Tari menampar wajah Lana sekeras mungkin. Hingga ujung bibir Lana robek mengeluarkan darah. Ia menarik kera seragam Lana.

"Gara-gara kamu Mama harus nahan malu!"

Lana hanya diam menerima semuanya. Ia memang pantas mendapatkan ini, tetapi bukankah dirinya korban seperti yang dikatakan bu Andin tadi di sekolah?

"Siapa?" tanya Tari mengeraskan rahangnya. "Siapa laki-laki itu?!"

Tidak ada jawaban dari Lana, ia hanya menutup bibirnya rapat. "Ayah."

Tepat di ujung tangga, Darma berdiri menatap Lana dengan tatapan berbeda. Untuk pertama kalinya, Darma menatap sang anak dengan kecewa.

Segera Lana berdiri dari duduknya, mendekati Darma yang hanya diam di posisinya. "Ayah, tolong percaya sama Lana. Percaya sama Kakak, Yah," pintanya memohon tetapi tidak dipedulikan oleh Darma.

"Bukan aku yang mau!" Lana mengacak rambutnya frustasi.

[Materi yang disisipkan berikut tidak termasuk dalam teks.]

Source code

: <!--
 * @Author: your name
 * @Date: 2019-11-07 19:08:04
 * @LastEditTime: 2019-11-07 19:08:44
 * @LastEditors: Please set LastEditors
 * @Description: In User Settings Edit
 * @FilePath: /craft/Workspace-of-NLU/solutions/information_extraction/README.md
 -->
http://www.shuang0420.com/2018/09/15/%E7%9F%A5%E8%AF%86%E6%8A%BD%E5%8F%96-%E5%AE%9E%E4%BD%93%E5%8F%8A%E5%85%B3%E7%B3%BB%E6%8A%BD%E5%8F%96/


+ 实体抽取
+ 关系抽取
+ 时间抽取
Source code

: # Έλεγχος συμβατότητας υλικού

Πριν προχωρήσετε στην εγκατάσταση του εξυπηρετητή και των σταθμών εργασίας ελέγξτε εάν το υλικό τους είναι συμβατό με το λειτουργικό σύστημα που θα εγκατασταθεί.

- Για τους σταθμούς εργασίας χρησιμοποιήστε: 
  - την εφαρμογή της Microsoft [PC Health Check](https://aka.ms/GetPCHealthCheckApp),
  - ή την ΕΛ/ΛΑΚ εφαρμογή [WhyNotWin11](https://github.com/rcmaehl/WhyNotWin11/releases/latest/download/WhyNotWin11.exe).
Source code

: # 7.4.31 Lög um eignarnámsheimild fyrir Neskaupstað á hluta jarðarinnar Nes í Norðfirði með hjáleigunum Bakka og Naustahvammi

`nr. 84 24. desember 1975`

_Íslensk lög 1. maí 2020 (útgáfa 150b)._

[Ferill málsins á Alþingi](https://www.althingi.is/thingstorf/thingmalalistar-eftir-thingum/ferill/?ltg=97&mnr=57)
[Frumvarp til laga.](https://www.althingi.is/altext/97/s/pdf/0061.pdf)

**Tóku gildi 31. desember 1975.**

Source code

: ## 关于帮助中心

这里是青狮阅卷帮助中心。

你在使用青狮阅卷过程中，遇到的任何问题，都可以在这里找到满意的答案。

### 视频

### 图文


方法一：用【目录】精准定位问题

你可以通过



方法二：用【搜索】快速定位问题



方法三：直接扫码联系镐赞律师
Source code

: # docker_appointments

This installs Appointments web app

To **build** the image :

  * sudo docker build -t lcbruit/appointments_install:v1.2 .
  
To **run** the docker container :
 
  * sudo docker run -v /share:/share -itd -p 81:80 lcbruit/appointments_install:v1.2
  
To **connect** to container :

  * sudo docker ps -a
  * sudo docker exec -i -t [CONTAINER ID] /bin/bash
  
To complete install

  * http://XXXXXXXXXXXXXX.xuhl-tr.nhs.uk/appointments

"Ayah kecewa," lirih Darma membuang pandangannya ke arah lain. Jujur, ia tidak tega melihat wajah Lana yang terdapat bekas tamparan, juga darah dari sudut bibirnya.

Mendengar itu Lana menggelengkan kepalanya. Air matanya kembali mengucur deras. Sepertinya hari ini ia sudah banyak mengeluarkan air mata. Tiba-tiba saja sesuatu mengalir dari hidung Lana. Ia segera mengecek dengan tangannya.

Darah? Lana mimisan!

Namun Lana tidak peduli dengan itu semua. Ia kembali menatap ke arah Tari. "Mama tahu? Aku juga gak mau ngalamin ini semua!"

"Kenapa harus aku? Kenapa harus aku yang nanggung dosa kalian?!"

"Kalau bisa atur waktu, aku mau minta ke Tuhan untuk gak dilahirkan."